Her only answer is a wink.

*

The sun has been down for several hours when Kirsten spreads the last of the miniscule pieces of the former android out on the large table in a good sized, if barren, office Maggie has appropriated for her use. The number of bits of twisted and mangled metal is in the thousands, and Kirsten looks at it, dazed, unsure where to begin. She sighs heavily and runs a hand through her hair.

“Long day, huh?” Koda asks softly from the other end of the table.

“Longer night,” Kirsten replies, hefting one of the larger droid bits and fiddling with it before placing it back down on the table. “God, what a mess.” She sighs again. “If I didn’t think part of our answers might be hiding in all this…somewhere…I’d be tempted to bundle it back up and throw it in a landfill.”

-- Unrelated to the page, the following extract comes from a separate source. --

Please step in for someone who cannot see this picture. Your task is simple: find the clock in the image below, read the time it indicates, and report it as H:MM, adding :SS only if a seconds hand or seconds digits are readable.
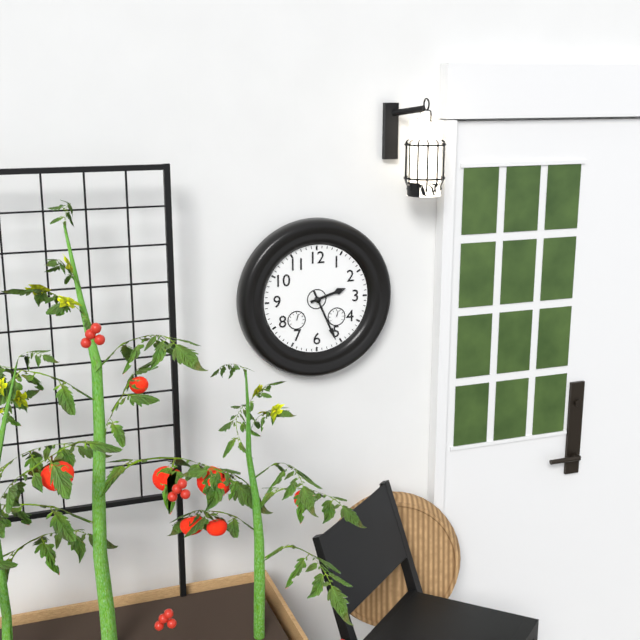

“I have faith.” Pushing herself away from the table, Koda walks to Kirsten’s side. “C’mere.”

Kirsten willingly steps into the circle of Dakota’s arms, groaning in tired contentment as they close about her in a comforting embrace. “Thanks,” she mumbles, burrowing into the hug, and letting Dakota’s scent and quiet strength surround her like a living blanket.

“Anytime,” Koda replies, brushing her lips against Kirsten’s soft hair.

A tentative knock on the door causes Dakota to relax her grip, though Kirsten hangs on as if for dear life. “That’d be your techs.”